Abstract:
This study explores how demographic factors and risk tolerance collectively influence
investment decisions among individuals in the Colombo District, Sri Lanka. Investment
behavior is fundamental to personal financial growth, making it essential to understand what drives individuals’ choices. This study addresses knowledge gaps regarding the impact of demographic variables, such as age, gender, income, and education, on risk tolerance and investment decisions. A quantitative approach was employed, utilizing descriptive statistics, correlation analysis, and regression modelling to evaluate the data gathered from Colombo District residents. The results revealed that age and income significantly affected risk tolerance, with younger and higher-income individuals demonstrating a more robust risk appetite. This heightened risk tolerance subsequently influences investment decisions, suggesting that such individuals are more inclined to pursue higher-risk investments. However, the findings also indicate variability in how demographic factors impact investment choices, highlighting the need for customized financial advisory services that consider demographic characteristics and individual risk tolerance. This study’s insights have practical implications for financial planners, supporting the development of personalized investment strategies that align with client demographics and risk profiles.

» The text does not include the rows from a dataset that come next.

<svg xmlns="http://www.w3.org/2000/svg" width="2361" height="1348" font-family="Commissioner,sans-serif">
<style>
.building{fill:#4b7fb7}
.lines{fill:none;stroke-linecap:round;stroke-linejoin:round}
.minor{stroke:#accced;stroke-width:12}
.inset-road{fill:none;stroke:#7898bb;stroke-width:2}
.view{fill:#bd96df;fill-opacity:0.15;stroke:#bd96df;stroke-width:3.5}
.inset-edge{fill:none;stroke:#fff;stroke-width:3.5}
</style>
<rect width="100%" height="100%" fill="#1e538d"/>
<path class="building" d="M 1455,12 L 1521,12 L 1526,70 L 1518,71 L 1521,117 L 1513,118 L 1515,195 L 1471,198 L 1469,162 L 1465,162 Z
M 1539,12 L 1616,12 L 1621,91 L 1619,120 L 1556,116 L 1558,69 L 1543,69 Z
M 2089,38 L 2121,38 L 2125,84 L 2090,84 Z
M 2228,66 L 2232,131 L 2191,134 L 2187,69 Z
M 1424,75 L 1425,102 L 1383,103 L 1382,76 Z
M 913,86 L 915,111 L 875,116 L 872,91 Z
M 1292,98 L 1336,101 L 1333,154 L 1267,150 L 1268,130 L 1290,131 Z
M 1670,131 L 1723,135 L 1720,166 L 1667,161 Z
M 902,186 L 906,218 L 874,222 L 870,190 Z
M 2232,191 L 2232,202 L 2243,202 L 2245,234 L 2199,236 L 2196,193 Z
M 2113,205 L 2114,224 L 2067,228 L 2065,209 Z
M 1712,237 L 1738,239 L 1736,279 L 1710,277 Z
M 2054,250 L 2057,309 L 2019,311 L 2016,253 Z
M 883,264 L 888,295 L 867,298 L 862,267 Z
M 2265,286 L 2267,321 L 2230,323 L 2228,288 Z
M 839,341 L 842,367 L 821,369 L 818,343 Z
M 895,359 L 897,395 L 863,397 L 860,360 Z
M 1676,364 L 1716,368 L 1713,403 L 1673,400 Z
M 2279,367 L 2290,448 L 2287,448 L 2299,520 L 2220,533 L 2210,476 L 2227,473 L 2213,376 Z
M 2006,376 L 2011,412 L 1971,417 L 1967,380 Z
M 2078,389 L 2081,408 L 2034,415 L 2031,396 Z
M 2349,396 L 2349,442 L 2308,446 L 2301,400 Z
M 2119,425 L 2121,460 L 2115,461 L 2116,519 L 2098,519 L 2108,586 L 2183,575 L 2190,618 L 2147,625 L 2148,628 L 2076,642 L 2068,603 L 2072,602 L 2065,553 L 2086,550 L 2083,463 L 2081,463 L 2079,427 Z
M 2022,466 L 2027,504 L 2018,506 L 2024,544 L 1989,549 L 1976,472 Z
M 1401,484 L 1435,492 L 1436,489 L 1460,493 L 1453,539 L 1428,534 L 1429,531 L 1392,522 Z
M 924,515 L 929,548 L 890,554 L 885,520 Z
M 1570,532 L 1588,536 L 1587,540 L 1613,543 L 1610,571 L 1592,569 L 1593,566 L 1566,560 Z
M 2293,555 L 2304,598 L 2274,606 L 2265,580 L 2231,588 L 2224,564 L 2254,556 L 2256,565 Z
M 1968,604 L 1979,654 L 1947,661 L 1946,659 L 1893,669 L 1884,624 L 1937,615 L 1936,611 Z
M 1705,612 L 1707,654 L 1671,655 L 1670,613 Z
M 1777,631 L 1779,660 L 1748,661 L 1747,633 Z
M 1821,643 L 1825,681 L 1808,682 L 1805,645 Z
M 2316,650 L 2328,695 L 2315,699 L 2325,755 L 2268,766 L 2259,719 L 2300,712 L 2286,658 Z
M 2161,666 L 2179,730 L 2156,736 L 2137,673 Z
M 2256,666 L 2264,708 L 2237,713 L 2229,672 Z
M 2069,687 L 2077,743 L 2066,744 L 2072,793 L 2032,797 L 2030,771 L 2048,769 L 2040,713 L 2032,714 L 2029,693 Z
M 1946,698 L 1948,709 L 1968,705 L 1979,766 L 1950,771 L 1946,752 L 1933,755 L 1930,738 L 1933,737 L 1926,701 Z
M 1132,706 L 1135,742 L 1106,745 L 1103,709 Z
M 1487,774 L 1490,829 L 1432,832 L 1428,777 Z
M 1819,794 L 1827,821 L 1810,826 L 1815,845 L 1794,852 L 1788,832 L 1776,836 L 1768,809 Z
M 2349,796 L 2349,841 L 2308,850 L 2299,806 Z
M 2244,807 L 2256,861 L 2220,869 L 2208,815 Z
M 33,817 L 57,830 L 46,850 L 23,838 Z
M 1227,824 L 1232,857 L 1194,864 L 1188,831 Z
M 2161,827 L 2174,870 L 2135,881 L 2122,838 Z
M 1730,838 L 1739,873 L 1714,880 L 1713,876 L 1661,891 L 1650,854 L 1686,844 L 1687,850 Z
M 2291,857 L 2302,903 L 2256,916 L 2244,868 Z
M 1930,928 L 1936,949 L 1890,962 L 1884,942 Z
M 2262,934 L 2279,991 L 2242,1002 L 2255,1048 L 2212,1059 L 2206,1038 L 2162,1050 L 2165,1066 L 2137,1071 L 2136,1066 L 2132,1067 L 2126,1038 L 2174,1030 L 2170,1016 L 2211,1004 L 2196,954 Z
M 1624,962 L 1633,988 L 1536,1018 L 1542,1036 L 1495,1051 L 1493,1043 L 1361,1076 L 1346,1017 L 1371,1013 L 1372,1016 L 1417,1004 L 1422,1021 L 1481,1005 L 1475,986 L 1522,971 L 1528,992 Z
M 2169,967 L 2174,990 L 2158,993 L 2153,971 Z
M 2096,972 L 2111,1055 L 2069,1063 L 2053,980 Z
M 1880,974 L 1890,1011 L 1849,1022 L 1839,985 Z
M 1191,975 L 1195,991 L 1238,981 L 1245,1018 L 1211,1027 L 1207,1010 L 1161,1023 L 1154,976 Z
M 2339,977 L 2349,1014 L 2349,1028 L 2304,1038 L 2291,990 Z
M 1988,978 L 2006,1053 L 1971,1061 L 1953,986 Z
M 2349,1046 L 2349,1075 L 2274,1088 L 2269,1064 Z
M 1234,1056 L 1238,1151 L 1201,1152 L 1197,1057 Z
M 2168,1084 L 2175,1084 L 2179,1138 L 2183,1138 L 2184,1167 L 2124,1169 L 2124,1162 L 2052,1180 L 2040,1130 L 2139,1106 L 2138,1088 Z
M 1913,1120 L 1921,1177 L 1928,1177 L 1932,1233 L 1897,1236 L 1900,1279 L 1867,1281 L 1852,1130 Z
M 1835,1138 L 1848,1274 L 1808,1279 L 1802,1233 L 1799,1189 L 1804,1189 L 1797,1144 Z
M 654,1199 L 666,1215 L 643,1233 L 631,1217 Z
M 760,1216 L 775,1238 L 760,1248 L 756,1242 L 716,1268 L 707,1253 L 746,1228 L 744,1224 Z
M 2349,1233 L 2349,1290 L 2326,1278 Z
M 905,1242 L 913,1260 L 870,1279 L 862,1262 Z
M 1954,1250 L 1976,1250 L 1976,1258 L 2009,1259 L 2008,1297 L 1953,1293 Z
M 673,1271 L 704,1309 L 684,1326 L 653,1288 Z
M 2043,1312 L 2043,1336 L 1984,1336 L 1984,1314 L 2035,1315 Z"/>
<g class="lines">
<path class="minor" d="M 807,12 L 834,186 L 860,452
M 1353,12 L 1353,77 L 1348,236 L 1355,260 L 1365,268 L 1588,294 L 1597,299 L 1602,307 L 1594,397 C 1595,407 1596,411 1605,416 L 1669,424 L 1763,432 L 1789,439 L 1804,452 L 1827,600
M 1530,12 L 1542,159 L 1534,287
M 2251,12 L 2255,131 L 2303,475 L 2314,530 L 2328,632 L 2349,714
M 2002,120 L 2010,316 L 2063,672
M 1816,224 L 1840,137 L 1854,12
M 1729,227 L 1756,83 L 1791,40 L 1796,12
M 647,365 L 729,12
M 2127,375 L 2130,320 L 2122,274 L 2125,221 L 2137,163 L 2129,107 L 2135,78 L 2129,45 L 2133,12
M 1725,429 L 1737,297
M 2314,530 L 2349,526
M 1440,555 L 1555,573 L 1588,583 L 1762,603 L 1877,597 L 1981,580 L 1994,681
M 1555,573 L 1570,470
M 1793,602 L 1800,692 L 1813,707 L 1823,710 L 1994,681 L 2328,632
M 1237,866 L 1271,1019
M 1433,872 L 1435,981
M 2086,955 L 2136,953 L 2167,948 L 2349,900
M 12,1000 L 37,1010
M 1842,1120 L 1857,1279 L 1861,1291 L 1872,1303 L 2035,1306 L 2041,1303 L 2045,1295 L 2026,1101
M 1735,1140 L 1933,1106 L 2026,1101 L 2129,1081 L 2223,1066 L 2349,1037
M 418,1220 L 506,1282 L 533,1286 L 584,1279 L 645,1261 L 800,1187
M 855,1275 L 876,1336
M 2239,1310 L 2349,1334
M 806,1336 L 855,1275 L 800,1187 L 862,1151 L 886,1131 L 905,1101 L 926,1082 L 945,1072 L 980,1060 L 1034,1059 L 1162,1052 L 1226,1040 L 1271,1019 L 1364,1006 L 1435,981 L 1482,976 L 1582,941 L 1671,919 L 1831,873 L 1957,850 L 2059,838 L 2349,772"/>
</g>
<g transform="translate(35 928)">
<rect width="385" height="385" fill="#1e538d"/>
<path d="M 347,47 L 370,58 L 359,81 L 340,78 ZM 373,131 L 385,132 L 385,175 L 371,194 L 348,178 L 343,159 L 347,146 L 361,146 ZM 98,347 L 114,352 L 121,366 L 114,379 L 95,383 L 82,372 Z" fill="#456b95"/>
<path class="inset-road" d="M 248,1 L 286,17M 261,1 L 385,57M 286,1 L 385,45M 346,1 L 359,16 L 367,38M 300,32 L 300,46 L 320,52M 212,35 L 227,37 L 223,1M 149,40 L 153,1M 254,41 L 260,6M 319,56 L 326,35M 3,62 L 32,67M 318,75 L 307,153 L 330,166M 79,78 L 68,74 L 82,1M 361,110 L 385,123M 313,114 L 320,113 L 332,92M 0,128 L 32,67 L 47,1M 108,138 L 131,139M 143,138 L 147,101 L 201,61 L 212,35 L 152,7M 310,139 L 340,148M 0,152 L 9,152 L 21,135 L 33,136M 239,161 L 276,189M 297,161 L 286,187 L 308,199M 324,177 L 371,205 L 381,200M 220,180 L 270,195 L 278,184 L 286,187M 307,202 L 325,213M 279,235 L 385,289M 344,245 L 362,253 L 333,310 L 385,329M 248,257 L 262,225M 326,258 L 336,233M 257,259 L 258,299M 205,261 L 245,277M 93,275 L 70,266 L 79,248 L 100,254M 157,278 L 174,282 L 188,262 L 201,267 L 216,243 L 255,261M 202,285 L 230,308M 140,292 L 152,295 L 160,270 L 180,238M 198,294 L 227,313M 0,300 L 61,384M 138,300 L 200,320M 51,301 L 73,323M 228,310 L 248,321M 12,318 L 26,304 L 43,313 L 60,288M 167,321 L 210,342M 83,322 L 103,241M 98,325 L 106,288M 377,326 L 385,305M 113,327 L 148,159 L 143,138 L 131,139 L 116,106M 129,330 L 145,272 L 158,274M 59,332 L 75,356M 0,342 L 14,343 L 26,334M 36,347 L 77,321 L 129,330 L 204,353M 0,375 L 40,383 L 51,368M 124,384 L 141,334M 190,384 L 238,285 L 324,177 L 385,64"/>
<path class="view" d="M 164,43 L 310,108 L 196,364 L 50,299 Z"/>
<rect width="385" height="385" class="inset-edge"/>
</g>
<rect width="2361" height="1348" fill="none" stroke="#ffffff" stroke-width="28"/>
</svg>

Despite the study’s contributions, it acknowledges certain limitations, including a focus on one geographic area, which may limit the generalizability of the findings. Additionally, self-reported data may introduce response biases as individuals overstate or understate their risk tolerance and investment behaviors. Future research should expand beyond Colombo District and explore additional demographic and behavioral variables to enhance the understanding of investment decision-making factors.